PASSAGE TO READ –
* * *
4

I am writing a Table Value Function, calling the function takes 10x as long as directly running the code. I traced this to a call to a multi-line scalar function inside the TVF. The call to the scalar function is excessively slow WHEN called from within the TVF. The scalar function takes 3 int parameters and returns a single int result.

What would cause it to be slower from within a TVF?

First, the TVF is basically a sort of pivot table, returning just one row, with 13 columns.

The scalar function is a multiline scalar, it looks for a matched set of keys (ie input is columnA, output is columnB, where input = columnA and active) in one of two tables. Searching table 1, then table 2 and finally table 1 again with a slightly changed where clause.

Usage was originally a cte query with a join clause:

  With cte as ( select count(*) over (partition by c.c1) recs,
                       c.setId, c.c1, c.c2, n.name
                From tbl c
                     Inner join tbl n on n.id = schma.scal(c.c1, c.c2, c.c3)
                Where c.setId=@setId and c.endDt is null
   )

This cte was originally called 11 times, returning from (about half the time) zero to maybe 3 rows (with a where clause like c1=42). So, I thought, hey, it's getting called a lot, since there are really only 4-15 rows in total, and the base tables are ~1,000,000, I'll cut that down to just 15 calls by putting the values into a table variable, and then doing an update. This wasn't really any faster but it did let me prove that it was the call to the scalar function that was slowing things down.

That looked like:

   Insert into @cte(recs, setId, c1, c2)
    select count(*) over (partition by c.c1) recs, c.setId, c.c1, c.c2
    From tbl c
    Where c.setId=@setId and c.endDt is null;

    Update c
     Set nId =schma.scal(c.c1, c.c2, c.c3)
    From @cte c

The @cte had, as I said, from 4 to 15 rows (11 in my most used setId). Putting a return first after, and then before this update is how I concluded that it was the scalar function causing the problem. Basically it was tens of milliseconds, more than a second, another few milliseconds and done.

The query plan from SSMS wasn't useful, and I was thinking about seeing if I could get more details using the plans in the DMVs.

Knowing that TVFs can be used to replace scalars, and that this can improve performance, I gave that a try, and it worked (times in ~100 ms range for the whole query when called inside the original TVF).

I'm still scratching my head as to why it would take longer to call from within the TVF than from outside.
* * *
WHAT THE TASK REQUIRES – Summarize the post on the slow scalar function in two sentences. The material comes from a separate source and is unrelated to the post.

DATA SHOWN –
* * *
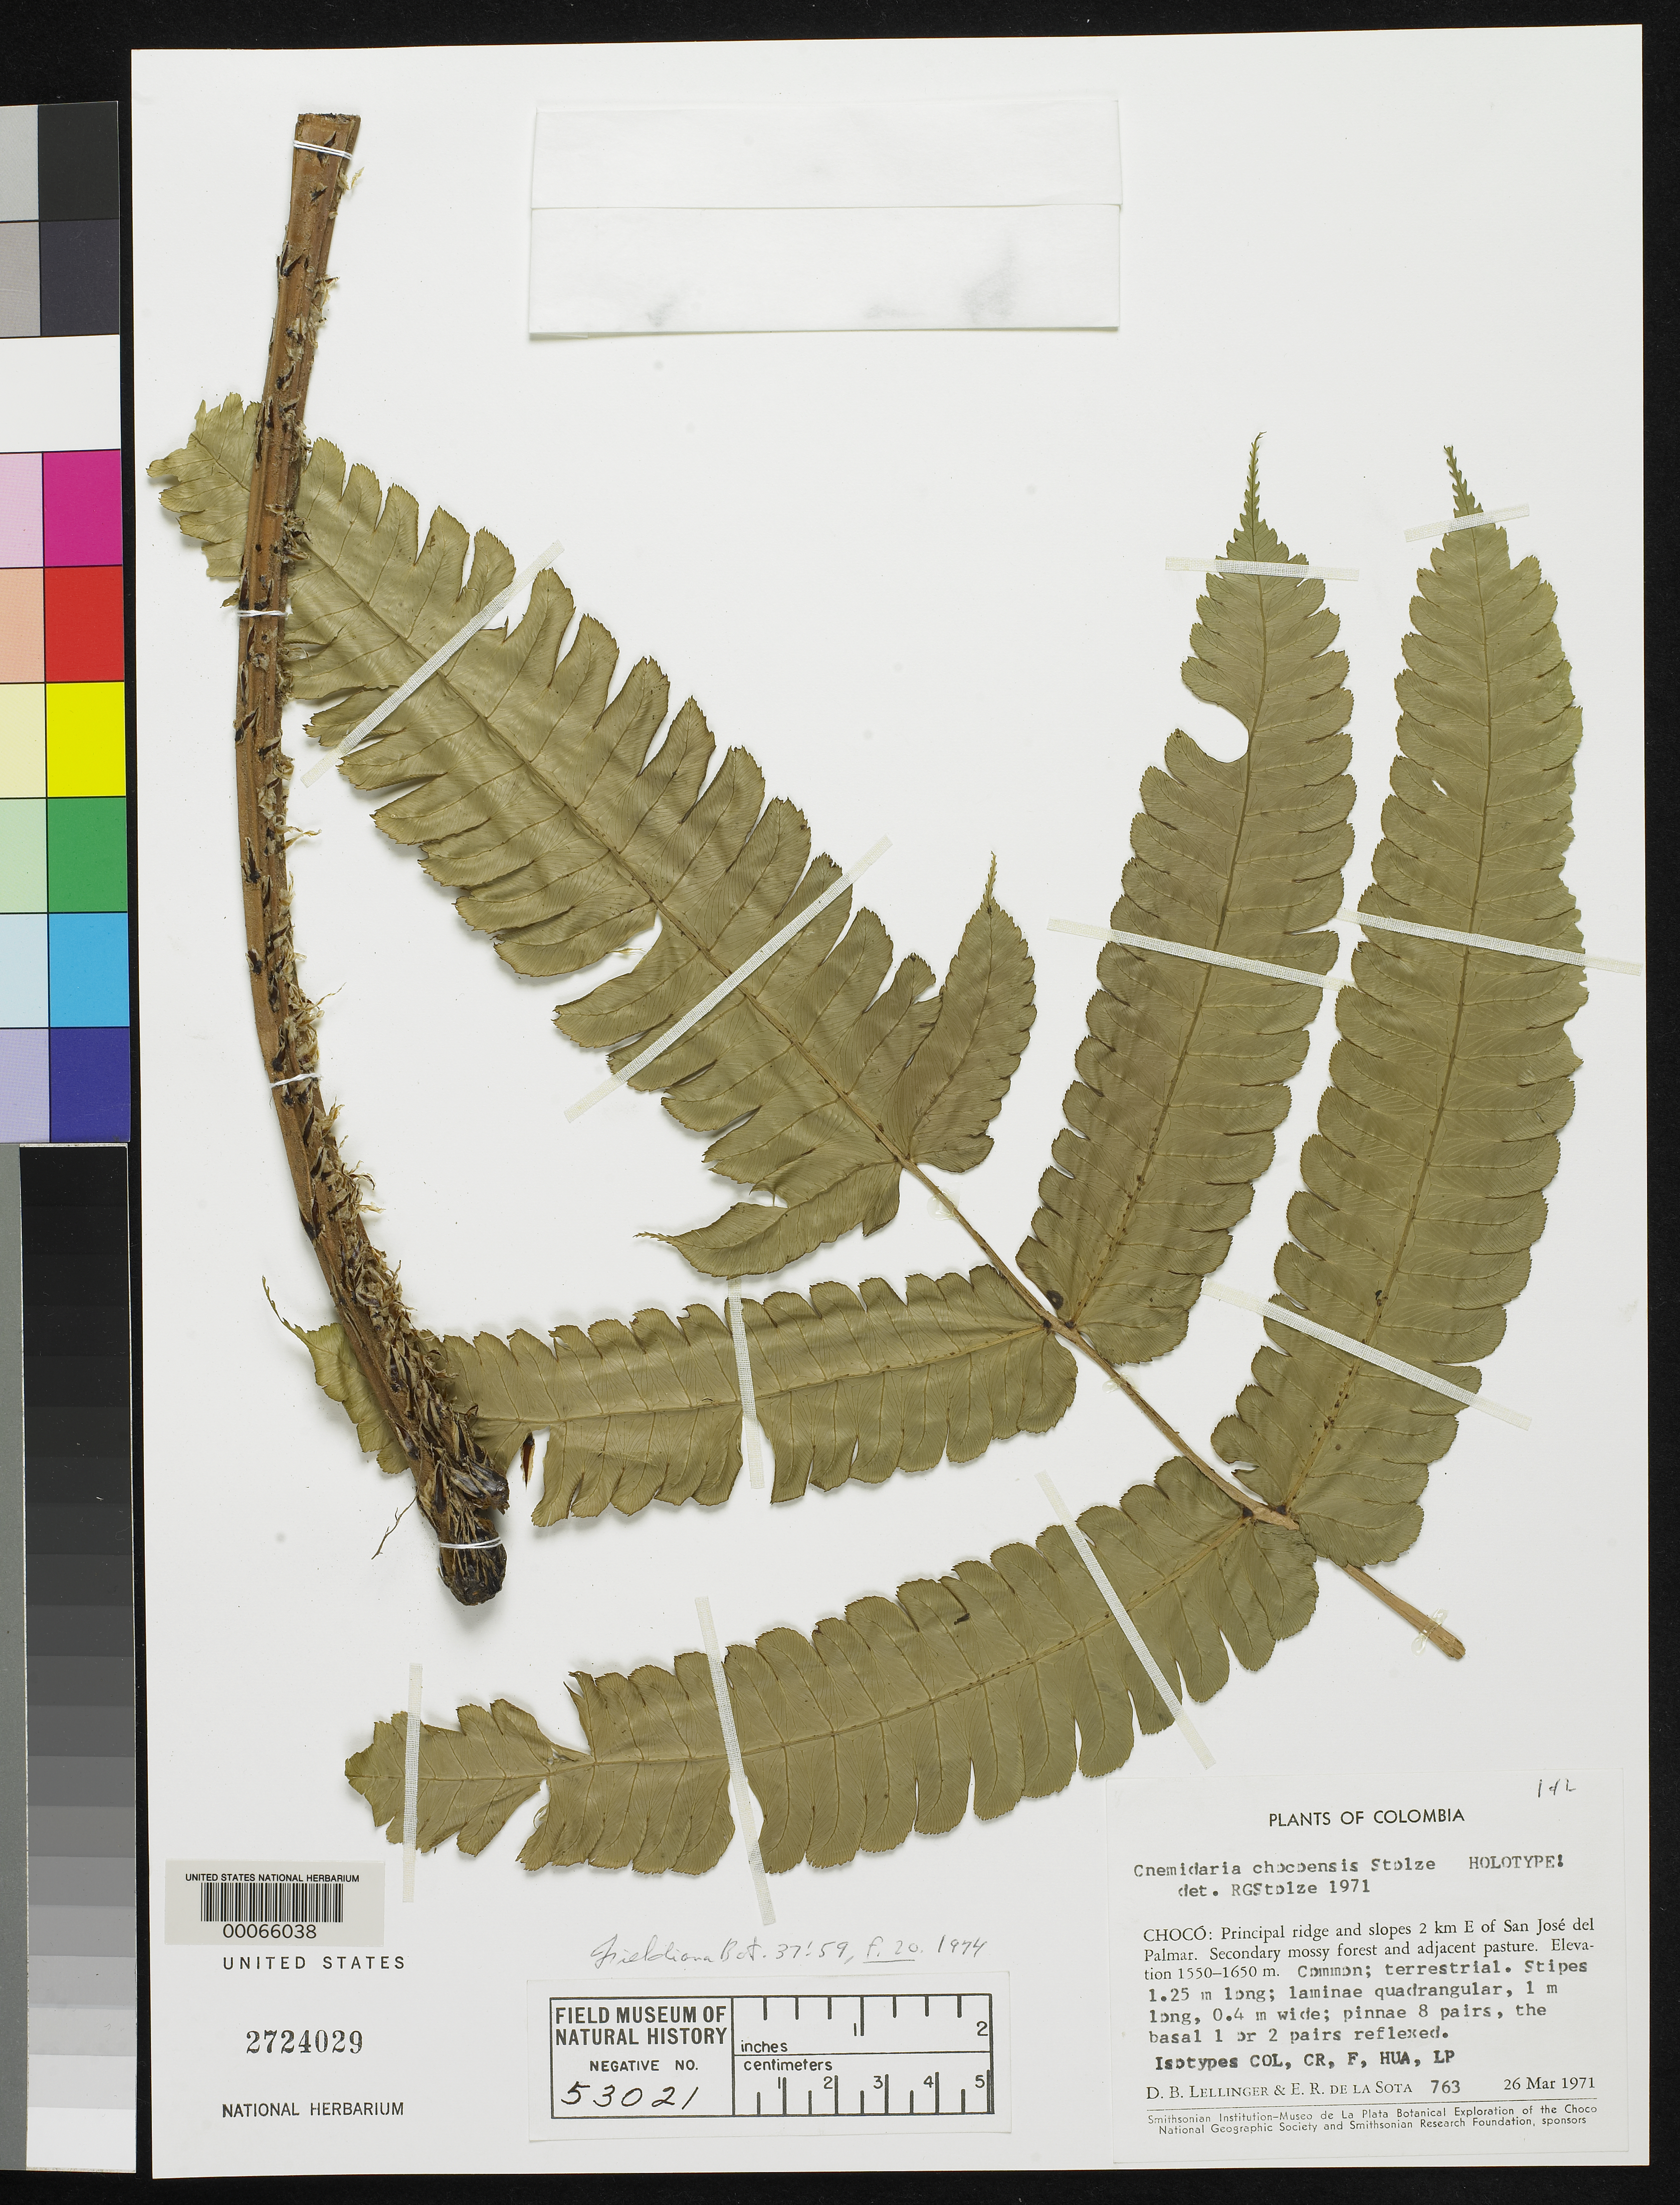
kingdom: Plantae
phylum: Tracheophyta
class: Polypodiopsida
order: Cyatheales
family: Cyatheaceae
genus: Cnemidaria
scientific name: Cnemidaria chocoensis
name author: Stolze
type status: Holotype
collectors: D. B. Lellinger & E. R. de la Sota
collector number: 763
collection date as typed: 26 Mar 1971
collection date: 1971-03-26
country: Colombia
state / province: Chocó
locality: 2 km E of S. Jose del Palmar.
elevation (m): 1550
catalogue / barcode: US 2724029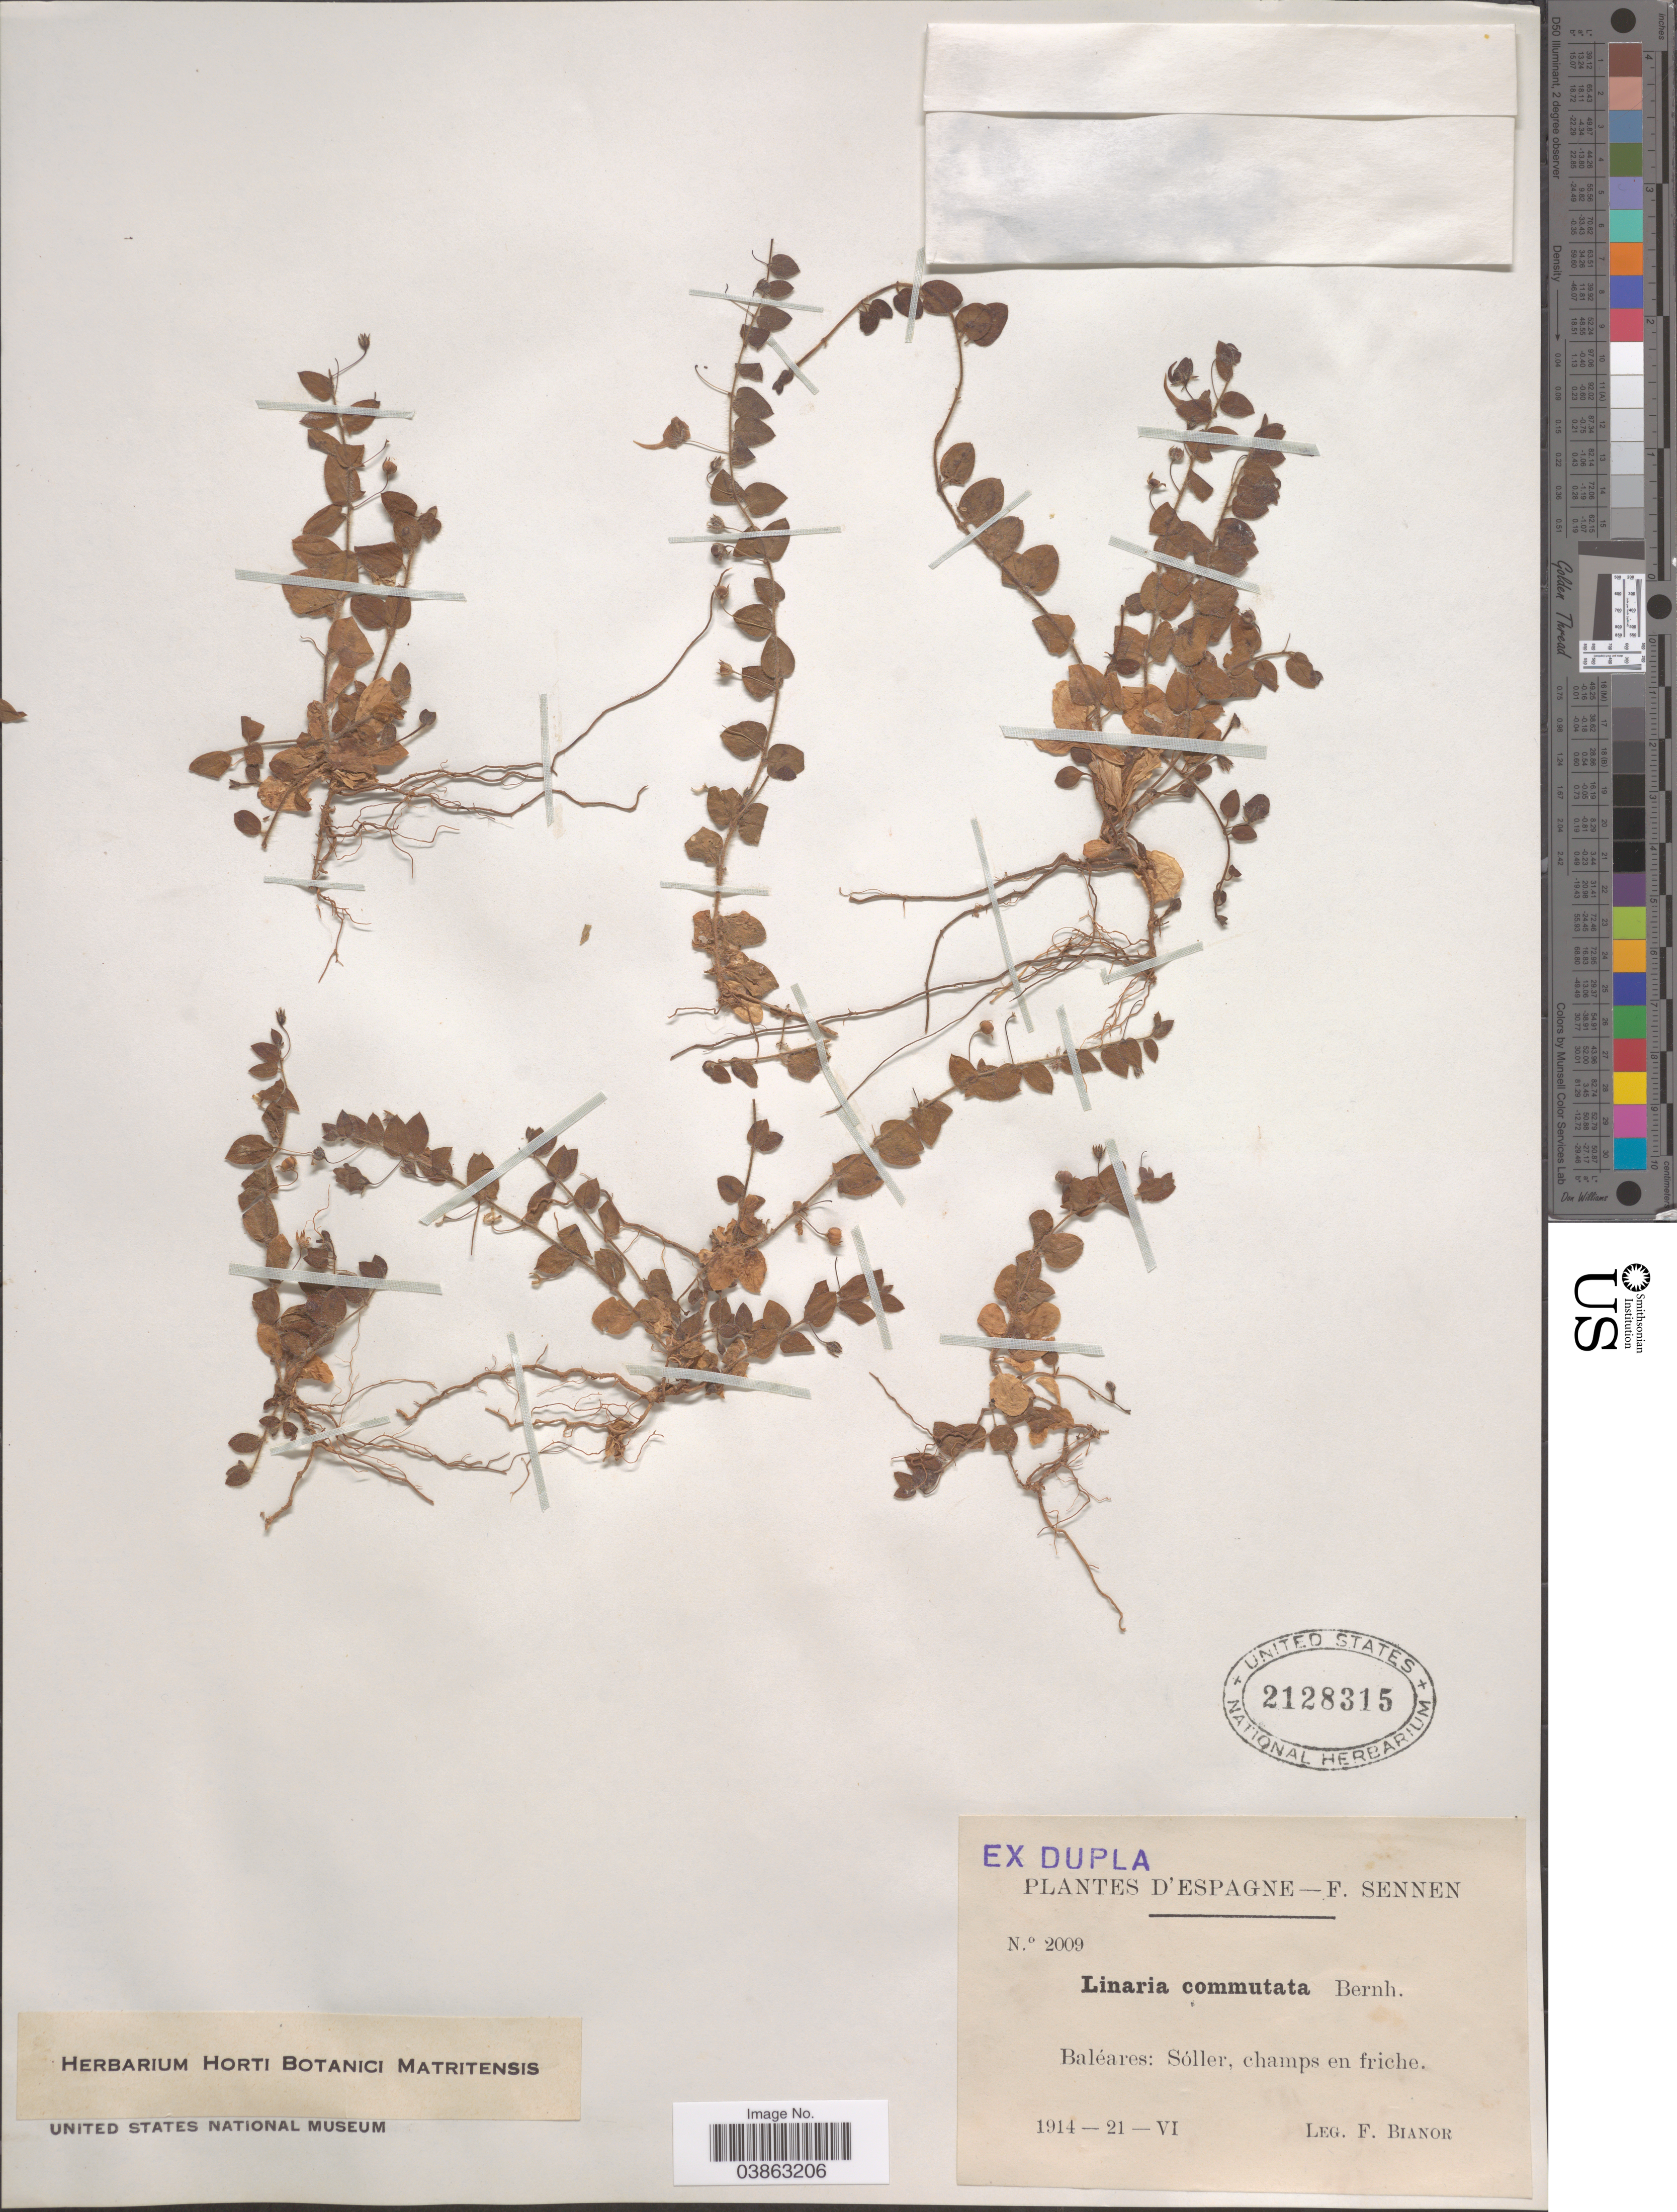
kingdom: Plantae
* * *
SOLUTION TO THE EXERCISE – Calling a multi-line scalar function from inside a table value function made the whole call take about ten times as long as running the code directly, which the writer confirmed by loading the rows into a table variable and placing a return before and after the update that calls the scalar. Replacing the scalar with a TVF brought the whole query to around 100 ms, but the writer still cannot explain why the call was slower from within the TVF.